Gemäß § 2 BFSG sind Dienstleistungen im elektronischen Geschäftsverkehr definiert als digitale Dienste, die über Websites oder mobile Anwendungen angeboten werden und elektronisch, auf individuelle Anfrage eines Verbrauchers, der Anbahnung oder dem Abschluss eines Verbrauchervertrags dienen.

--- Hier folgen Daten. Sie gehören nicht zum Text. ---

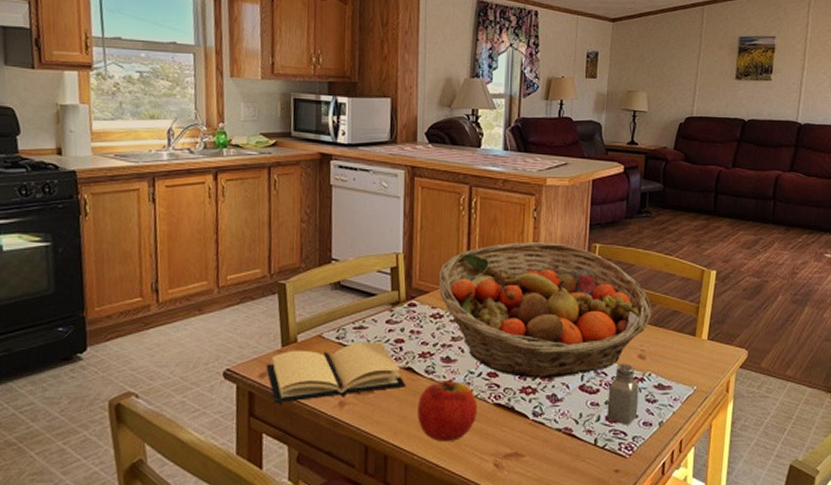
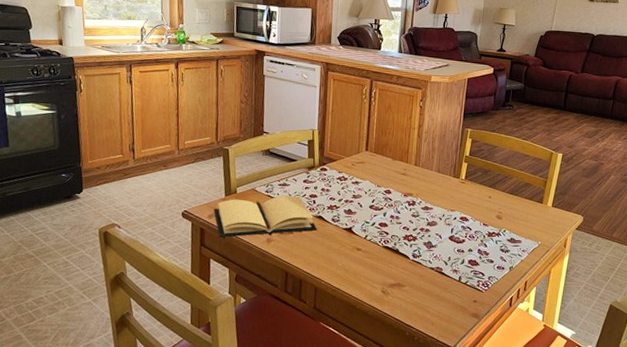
apple: present [417,381,477,441] -> none [325,227,371,272]
fruit basket: present [438,242,653,380] -> none [344,125,510,231]
saltshaker: present [607,364,639,425] -> none [470,222,496,268]

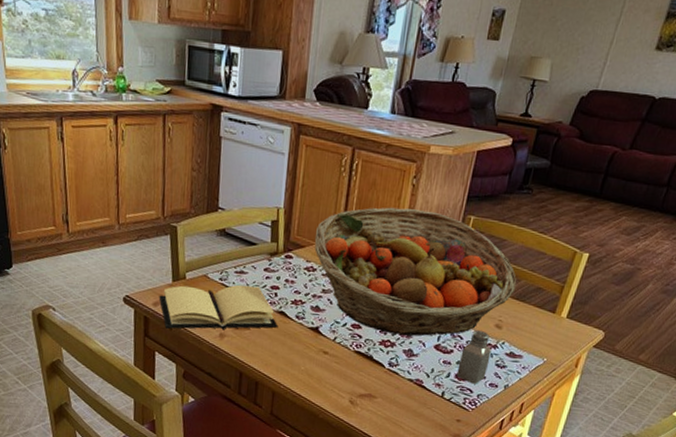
fruit basket: none [344,125,510,231] -> present [314,207,517,336]
saltshaker: none [470,222,496,268] -> present [456,330,491,384]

Praktisch bedeutet dies: Online-Shops (der Bestell- und Kaufprozess, Produktseiten, Warenkorb, Checkout etc.) fallen unter das BFSG.

Reine Informationsinhalte Ihrer Website, die nicht direkt dem Verkauf dienen – etwa Blogartikel, News oder die „Über uns“-Seite – sind nicht vom BFSG erfasst, da sie nicht auf einen Vertragsabschluss ausgerichtet sind. Mit anderen Worten: Kauf- und Buchungsfunktionen müssen barrierefrei sein, während rein redaktionelle Inhalte nicht unter die gesetzlichen BFSG-Pflichten fallen (auch wenn Barrierefreiheit natürlich auch dort wünschenswert ist).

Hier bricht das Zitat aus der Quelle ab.